What to do:
Write out all the items again, substituting "hour marks" for each "hour lines" and leaving everything else unchanged.
* Start Recorded information *
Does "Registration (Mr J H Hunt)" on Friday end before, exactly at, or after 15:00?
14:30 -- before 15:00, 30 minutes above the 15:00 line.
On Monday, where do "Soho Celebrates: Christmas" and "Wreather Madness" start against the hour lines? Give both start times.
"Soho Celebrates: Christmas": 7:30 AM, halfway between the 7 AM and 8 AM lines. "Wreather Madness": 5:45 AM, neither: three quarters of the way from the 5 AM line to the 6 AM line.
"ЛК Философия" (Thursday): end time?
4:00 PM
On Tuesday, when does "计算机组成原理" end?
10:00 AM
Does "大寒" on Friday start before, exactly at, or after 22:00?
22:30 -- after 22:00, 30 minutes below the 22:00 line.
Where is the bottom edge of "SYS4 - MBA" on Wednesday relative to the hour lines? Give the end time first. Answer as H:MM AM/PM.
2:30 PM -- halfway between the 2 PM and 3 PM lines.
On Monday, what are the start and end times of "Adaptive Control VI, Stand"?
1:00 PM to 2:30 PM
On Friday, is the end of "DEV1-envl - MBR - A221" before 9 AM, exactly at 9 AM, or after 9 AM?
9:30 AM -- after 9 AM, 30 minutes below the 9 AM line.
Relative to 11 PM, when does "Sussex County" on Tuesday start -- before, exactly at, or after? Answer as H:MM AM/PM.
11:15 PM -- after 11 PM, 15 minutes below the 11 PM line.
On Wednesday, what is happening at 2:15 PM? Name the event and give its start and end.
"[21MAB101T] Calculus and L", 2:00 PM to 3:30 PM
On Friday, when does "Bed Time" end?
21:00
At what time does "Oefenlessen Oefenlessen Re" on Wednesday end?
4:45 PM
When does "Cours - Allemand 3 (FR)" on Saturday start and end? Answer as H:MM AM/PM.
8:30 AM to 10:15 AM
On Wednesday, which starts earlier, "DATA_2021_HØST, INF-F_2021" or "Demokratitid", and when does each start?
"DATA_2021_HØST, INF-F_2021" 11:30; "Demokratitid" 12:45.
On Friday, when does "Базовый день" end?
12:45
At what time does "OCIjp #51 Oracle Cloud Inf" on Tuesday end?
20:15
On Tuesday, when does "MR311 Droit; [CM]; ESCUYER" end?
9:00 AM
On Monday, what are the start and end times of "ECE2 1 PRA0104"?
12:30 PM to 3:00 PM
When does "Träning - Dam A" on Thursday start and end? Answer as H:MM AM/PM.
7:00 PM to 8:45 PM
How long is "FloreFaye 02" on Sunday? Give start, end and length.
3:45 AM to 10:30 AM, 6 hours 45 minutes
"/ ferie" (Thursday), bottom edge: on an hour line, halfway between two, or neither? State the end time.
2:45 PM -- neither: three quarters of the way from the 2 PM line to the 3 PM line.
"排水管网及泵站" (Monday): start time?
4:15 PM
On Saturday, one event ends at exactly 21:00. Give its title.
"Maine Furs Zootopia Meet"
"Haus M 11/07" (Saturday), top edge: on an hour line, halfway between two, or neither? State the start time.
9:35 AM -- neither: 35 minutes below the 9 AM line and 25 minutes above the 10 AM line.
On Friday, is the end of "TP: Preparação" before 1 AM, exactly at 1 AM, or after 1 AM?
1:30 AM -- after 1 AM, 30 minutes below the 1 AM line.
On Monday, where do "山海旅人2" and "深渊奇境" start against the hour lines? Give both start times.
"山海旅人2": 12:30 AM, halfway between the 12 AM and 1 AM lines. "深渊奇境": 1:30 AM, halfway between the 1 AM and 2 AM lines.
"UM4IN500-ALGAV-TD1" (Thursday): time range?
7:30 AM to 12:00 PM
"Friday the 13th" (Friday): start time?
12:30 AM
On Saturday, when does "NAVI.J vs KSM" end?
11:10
* End Recorded information *
Full output:
Does "Registration (Mr J H Hunt)" on Friday end before, exactly at, or after 15:00?
14:30 -- before 15:00, 30 minutes above the 15:00 line.
On Monday, where do "Soho Celebrates: Christmas" and "Wreather Madness" start against the hour marks? Give both start times.
"Soho Celebrates: Christmas": 7:30 AM, halfway between the 7 AM and 8 AM lines. "Wreather Madness": 5:45 AM, neither: three quarters of the way from the 5 AM line to the 6 AM line.
"ЛК Философия" (Thursday): end time?
4:00 PM
On Tuesday, when does "计算机组成原理" end?
10:00 AM
Does "大寒" on Friday start before, exactly at, or after 22:00?
22:30 -- after 22:00, 30 minutes below the 22:00 line.
Where is the bottom edge of "SYS4 - MBA" on Wednesday relative to the hour marks? Give the end time first. Answer as H:MM AM/PM.
2:30 PM -- halfway between the 2 PM and 3 PM lines.
On Monday, what are the start and end times of "Adaptive Control VI, Stand"?
1:00 PM to 2:30 PM
On Friday, is the end of "DEV1-envl - MBR - A221" before 9 AM, exactly at 9 AM, or after 9 AM?
9:30 AM -- after 9 AM, 30 minutes below the 9 AM line.
Relative to 11 PM, when does "Sussex County" on Tuesday start -- before, exactly at, or after? Answer as H:MM AM/PM.
11:15 PM -- after 11 PM, 15 minutes below the 11 PM line.
On Wednesday, what is happening at 2:15 PM? Name the event and give its start and end.
"[21MAB101T] Calculus and L", 2:00 PM to 3:30 PM
On Friday, when does "Bed Time" end?
21:00
At what time does "Oefenlessen Oefenlessen Re" on Wednesday end?
4:45 PM
When does "Cours - Allemand 3 (FR)" on Saturday start and end? Answer as H:MM AM/PM.
8:30 AM to 10:15 AM
On Wednesday, which starts earlier, "DATA_2021_HØST, INF-F_2021" or "Demokratitid", and when does each start?
"DATA_2021_HØST, INF-F_2021" 11:30; "Demokratitid" 12:45.
On Friday, when does "Базовый день" end?
12:45
At what time does "OCIjp #51 Oracle Cloud Inf" on Tuesday end?
20:15
On Tuesday, when does "MR311 Droit; [CM]; ESCUYER" end?
9:00 AM
On Monday, what are the start and end times of "ECE2 1 PRA0104"?
12:30 PM to 3:00 PM
When does "Träning - Dam A" on Thursday start and end? Answer as H:MM AM/PM.
7:00 PM to 8:45 PM
How long is "FloreFaye 02" on Sunday? Give start, end and length.
3:45 AM to 10:30 AM, 6 hours 45 minutes
"/ ferie" (Thursday), bottom edge: on an hour line, halfway between two, or neither? State the end time.
2:45 PM -- neither: three quarters of the way from the 2 PM line to the 3 PM line.
"排水管网及泵站" (Monday): start time?
4:15 PM
On Saturday, one event ends at exactly 21:00. Give its title.
"Maine Furs Zootopia Meet"
"Haus M 11/07" (Saturday), top edge: on an hour line, halfway between two, or neither? State the start time.
9:35 AM -- neither: 35 minutes below the 9 AM line and 25 minutes above the 10 AM line.
On Friday, is the end of "TP: Preparação" before 1 AM, exactly at 1 AM, or after 1 AM?
1:30 AM -- after 1 AM, 30 minutes below the 1 AM line.
On Monday, where do "山海旅人2" and "深渊奇境" start against the hour marks? Give both start times.
"山海旅人2": 12:30 AM, halfway between the 12 AM and 1 AM lines. "深渊奇境": 1:30 AM, halfway between the 1 AM and 2 AM lines.
"UM4IN500-ALGAV-TD1" (Thursday): time range?
7:30 AM to 12:00 PM
"Friday the 13th" (Friday): start time?
12:30 AM
On Saturday, when does "NAVI.J vs KSM" end?
11:10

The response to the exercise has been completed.